> Udostępniony fragment

W pewnym stopniu, ponieważ na razie istnieją podstawy, aby przypuszczać, że zamienniki dalekowschodnich producentów nie tylko będą napływać do Europy Środkowej i Wschodniej, ale też wywierać coraz większy wpływ na rynki zachodnie. Przykładem na to, że dostawcy z Chin rosną w siłę, jest Apex, największy na świecie dostawca chipów do kartridżów, który sukcesywnie przejmuje kolejne podmioty i tworzy sojusze z myślą o zdobyciu największego udziału w globalnym rynku akcesoriów do druku. Przypomnijmy, że w 2015 r. Apex przejął Static Control, który przez ponad 25 lat był największym producentem i dostawcą zamienników (systemów i komponentów). „Połączenie tych firm to jeden z kamieni milowych na rynku zamienników. Po integracji staną się dostawcą najkorzystniejszych cenowo rozwiązań” – komentowała redakcja branżowego portalu The Recycler. Zalecała przy tym uważne przyglądanie się dalszym ruchom Apexu.

I słusznie, bo już na początku 2016 r. pojawiły się doniesienia o możliwym zakupie przez Apex Lexmarka. Ostatecznie umowę sprzedaży podpisano w kwietniu. Warto jeszcze dodać, że nowy właściciel Lexmarka znajduje się w grupie Seine, do której z kolei należy chińska marka Pantum. Logo tej ostatniej widnieje na drukarkach i materiałach eksploatacyjnych oferowanych od niedawna także w Polsce.

„Alternatywa” od producenta

Wydarzeniem, które warto odnotować na rynku materiałów eksploatacyjnych, jest wprowadzenie przez Xeroxa tonerów do drukarek laserowych innych producentów. To rozwiązanie, zdaniem vendora, świetnie radzi sobie w USA i na zachodzie Europy. Na naszym rynku dostępne jest od połowy 2016 r. Tym samym producent OEM wszedł w obszar eksploatacji zamiennej, co oczywiście nie ułatwia biznesu „alternatywie”, natomiast może znacznie uprościć działanie partnerom Xeroxa, obsługującym kompleksowo klientów, których drukarkowe floty składają się z rozwiązań różnych marek.

> Udostępnione dane

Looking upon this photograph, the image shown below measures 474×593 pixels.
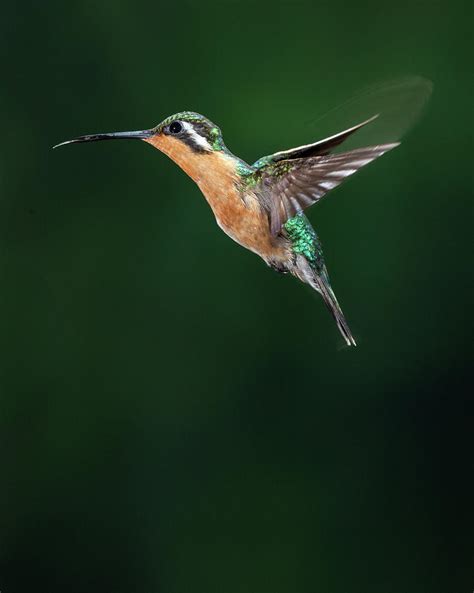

> Wymagania zadania
Od kiedy, według fragmentu o rynku materiałów eksploatacyjnych do drukarek, na polskim rynku są dostępne tonery Xeroxa do drukarek laserowych innych producentów?

> Pisemne rozwiązanie
Od połowy 2016 r.